Na guerra contra a especulação, o governo ganhou ontem mais tempo para adotar medidas cambiais mais duras como quer a equipe econômica. Até que as expectativas de queda da inflação para o centro da meta estejam perfeitamente ancoradas, o Banco Central e o Ministério da Fazenda trabalham com cautela. Uma alta mais forte do dólar poderia comprometer o esforço de combate da inflação, justamente no momento de recuo do IPCA.

Fabio Graner e Adriana Fernandes, O Estado de S.Paulo

09 Julho 2011 | 00h00

A medida de ontem sinaliza, segundo apurou o Estado, que o governo não está parado assistindo ao derretimento do dólar. Continua muito preocupado com a excessiva valorização do real e, especialmente, atento às apostas no mercado futuro, segmento que vem alimentando as especulações. Tal preocupação aumentou diante do fato de que o fluxo cambial no mês passado ficou negativo em US$ 2,5 bilhões e mesmo assim o real se valorizou, impulsionado pelos movimentos no mercado futuro e pelas apostas dos bancos.

O governo pode limitar o grau de alavancagem dos estrangeiros, indicou uma fonte. Embora seja complicado de se fazer, a equipe econômica sempre tenta descobrir caminhos para diminuir a possibilidade de os estrangeiros utilizarem um volume relativamente pequeno de recursos físicos (as garantias) para operar enormes montantes nos contratos da BM&FBovespa, influenciando os movimentos do câmbio.
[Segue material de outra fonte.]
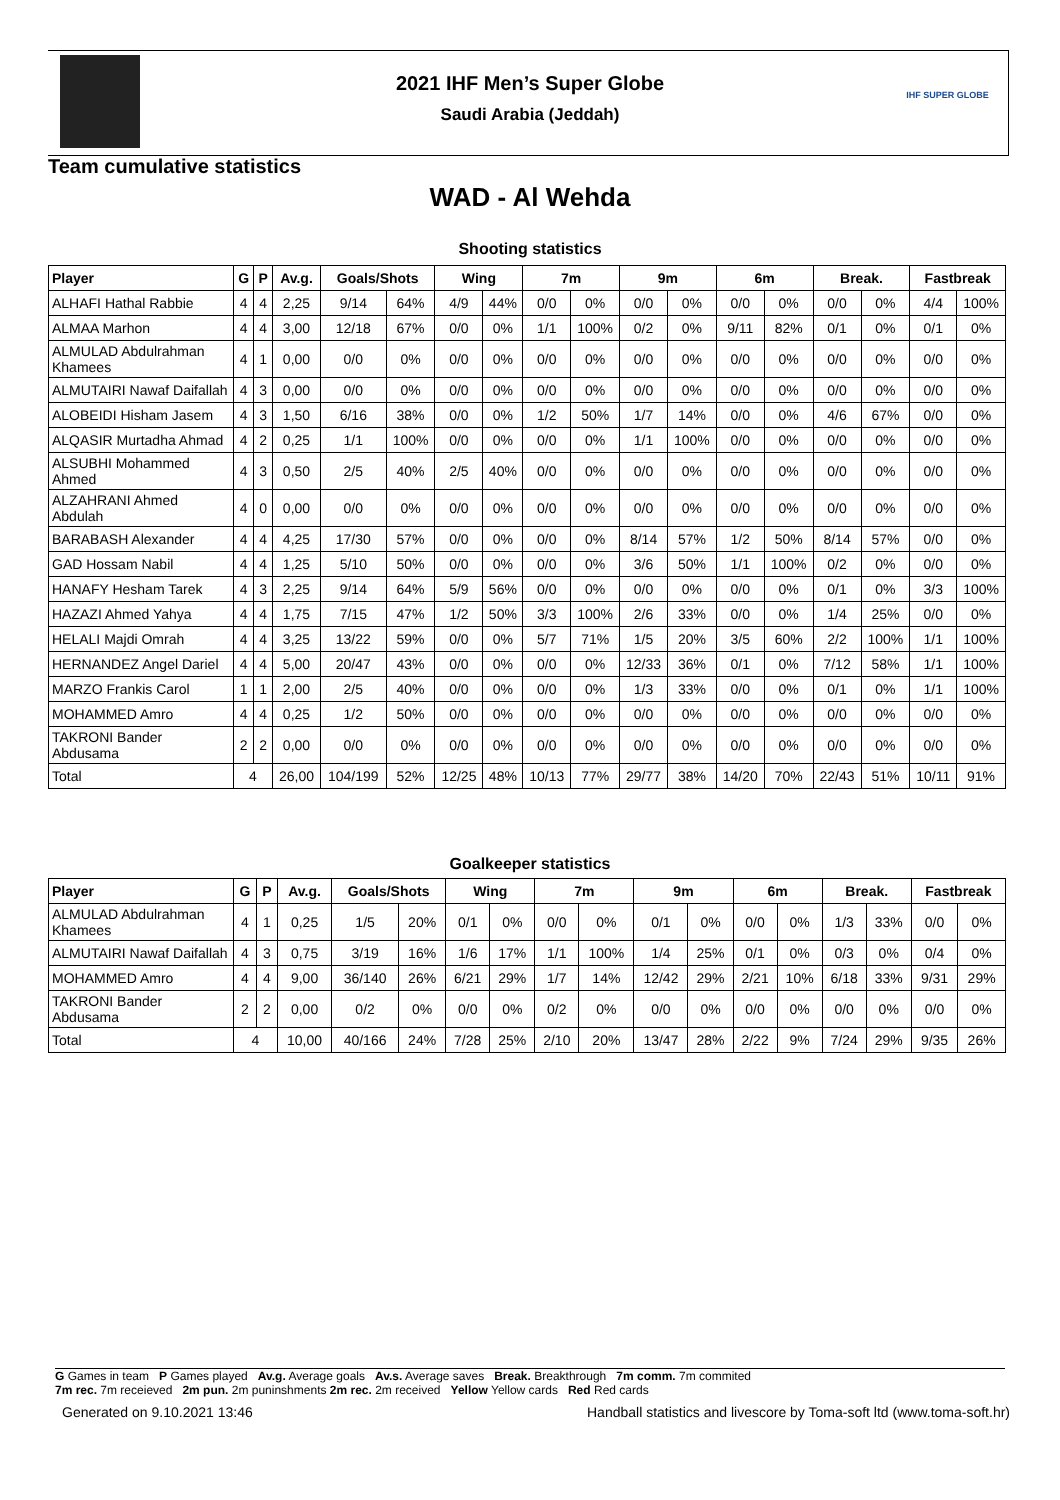IHF SUPER GLOBE
2021 IHF Men’s Super Globe
Saudi Arabia (Jeddah)
Team cumulative statistics
WAD - Al Wehda
Shooting statistics
| Player | G | P | Av.g. | Goals/Shots | | Wing | | 7m | | 9m | | 6m | | Break. | | Fastbreak | |
| --- | --- | --- | --- | --- | --- | --- | --- | --- | --- | --- | --- | --- | --- | --- | --- | --- | --- |
| ALHAFI Hathal Rabbie | 4 | 4 | 2,25 | 9/14 | 64% | 4/9 | 44% | 0/0 | 0% | 0/0 | 0% | 0/0 | 0% | 0/0 | 0% | 4/4 | 100% |
| ALMAA Marhon | 4 | 4 | 3,00 | 12/18 | 67% | 0/0 | 0% | 1/1 | 100% | 0/2 | 0% | 9/11 | 82% | 0/1 | 0% | 0/1 | 0% |
| ALMULAD Abdulrahman Khamees | 4 | 1 | 0,00 | 0/0 | 0% | 0/0 | 0% | 0/0 | 0% | 0/0 | 0% | 0/0 | 0% | 0/0 | 0% | 0/0 | 0% |
| ALMUTAIRI Nawaf Daifallah | 4 | 3 | 0,00 | 0/0 | 0% | 0/0 | 0% | 0/0 | 0% | 0/0 | 0% | 0/0 | 0% | 0/0 | 0% | 0/0 | 0% |
| ALOBEIDI Hisham Jasem | 4 | 3 | 1,50 | 6/16 | 38% | 0/0 | 0% | 1/2 | 50% | 1/7 | 14% | 0/0 | 0% | 4/6 | 67% | 0/0 | 0% |
| ALQASIR Murtadha Ahmad | 4 | 2 | 0,25 | 1/1 | 100% | 0/0 | 0% | 0/0 | 0% | 1/1 | 100% | 0/0 | 0% | 0/0 | 0% | 0/0 | 0% |
| ALSUBHI Mohammed Ahmed | 4 | 3 | 0,50 | 2/5 | 40% | 2/5 | 40% | 0/0 | 0% | 0/0 | 0% | 0/0 | 0% | 0/0 | 0% | 0/0 | 0% |
| ALZAHRANI Ahmed Abdulah | 4 | 0 | 0,00 | 0/0 | 0% | 0/0 | 0% | 0/0 | 0% | 0/0 | 0% | 0/0 | 0% | 0/0 | 0% | 0/0 | 0% |
| BARABASH Alexander | 4 | 4 | 4,25 | 17/30 | 57% | 0/0 | 0% | 0/0 | 0% | 8/14 | 57% | 1/2 | 50% | 8/14 | 57% | 0/0 | 0% |
| GAD Hossam Nabil | 4 | 4 | 1,25 | 5/10 | 50% | 0/0 | 0% | 0/0 | 0% | 3/6 | 50% | 1/1 | 100% | 0/2 | 0% | 0/0 | 0% |
| HANAFY Hesham Tarek | 4 | 3 | 2,25 | 9/14 | 64% | 5/9 | 56% | 0/0 | 0% | 0/0 | 0% | 0/0 | 0% | 0/1 | 0% | 3/3 | 100% |
| HAZAZI Ahmed Yahya | 4 | 4 | 1,75 | 7/15 | 47% | 1/2 | 50% | 3/3 | 100% | 2/6 | 33% | 0/0 | 0% | 1/4 | 25% | 0/0 | 0% |
| HELALI Majdi Omrah | 4 | 4 | 3,25 | 13/22 | 59% | 0/0 | 0% | 5/7 | 71% | 1/5 | 20% | 3/5 | 60% | 2/2 | 100% | 1/1 | 100% |
| HERNANDEZ Angel Dariel | 4 | 4 | 5,00 | 20/47 | 43% | 0/0 | 0% | 0/0 | 0% | 12/33 | 36% | 0/1 | 0% | 7/12 | 58% | 1/1 | 100% |
| MARZO Frankis Carol | 1 | 1 | 2,00 | 2/5 | 40% | 0/0 | 0% | 0/0 | 0% | 1/3 | 33% | 0/0 | 0% | 0/1 | 0% | 1/1 | 100% |
| MOHAMMED Amro | 4 | 4 | 0,25 | 1/2 | 50% | 0/0 | 0% | 0/0 | 0% | 0/0 | 0% | 0/0 | 0% | 0/0 | 0% | 0/0 | 0% |
| TAKRONI Bander Abdusama | 2 | 2 | 0,00 | 0/0 | 0% | 0/0 | 0% | 0/0 | 0% | 0/0 | 0% | 0/0 | 0% | 0/0 | 0% | 0/0 | 0% |
| Total | 4 | | 26,00 | 104/199 | 52% | 12/25 | 48% | 10/13 | 77% | 29/77 | 38% | 14/20 | 70% | 22/43 | 51% | 10/11 | 91% |
Goalkeeper statistics
| Player | G | P | Av.g. | Goals/Shots | | Wing | | 7m | | 9m | | 6m | | Break. | | Fastbreak | |
| --- | --- | --- | --- | --- | --- | --- | --- | --- | --- | --- | --- | --- | --- | --- | --- | --- | --- |
| ALMULAD Abdulrahman Khamees | 4 | 1 | 0,25 | 1/5 | 20% | 0/1 | 0% | 0/0 | 0% | 0/1 | 0% | 0/0 | 0% | 1/3 | 33% | 0/0 | 0% |
| ALMUTAIRI Nawaf Daifallah | 4 | 3 | 0,75 | 3/19 | 16% | 1/6 | 17% | 1/1 | 100% | 1/4 | 25% | 0/1 | 0% | 0/3 | 0% | 0/4 | 0% |
| MOHAMMED Amro | 4 | 4 | 9,00 | 36/140 | 26% | 6/21 | 29% | 1/7 | 14% | 12/42 | 29% | 2/21 | 10% | 6/18 | 33% | 9/31 | 29% |
| TAKRONI Bander Abdusama | 2 | 2 | 0,00 | 0/2 | 0% | 0/0 | 0% | 0/2 | 0% | 0/0 | 0% | 0/0 | 0% | 0/0 | 0% | 0/0 | 0% |
| Total | 4 | | 10,00 | 40/166 | 24% | 7/28 | 25% | 2/10 | 20% | 13/47 | 28% | 2/22 | 9% | 7/24 | 29% | 9/35 | 26% |
G Games in team P Games played Av.g. Average goals Av.s. Average saves Break. Breakthrough 7m comm. 7m commited
7m rec. 7m receieved 2m pun. 2m puninshments 2m rec. 2m received Yellow Yellow cards Red Red cards
Generated on 9.10.2021 13:46
Handball statistics and livescore by Toma-soft ltd (www.toma-soft.hr)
O aumento da alíquota do Imposto sobre Operações Financeiras (IOF) para empréstimos externos e outras fontes de ingressos de dólares também não está descartada. Para o ex-diretor do BC, Carlos Thadeu de Freitas, o governo deverá estender a alíquota de 6% do IOF para empréstimos externos com prazos mais longos, como 5, 6 e 7 anos. Hoje, o IOF atinge empréstimos externos de até 2 anos. "Tem muito banco tomando empréstimo com prazo de 10 anos", disse.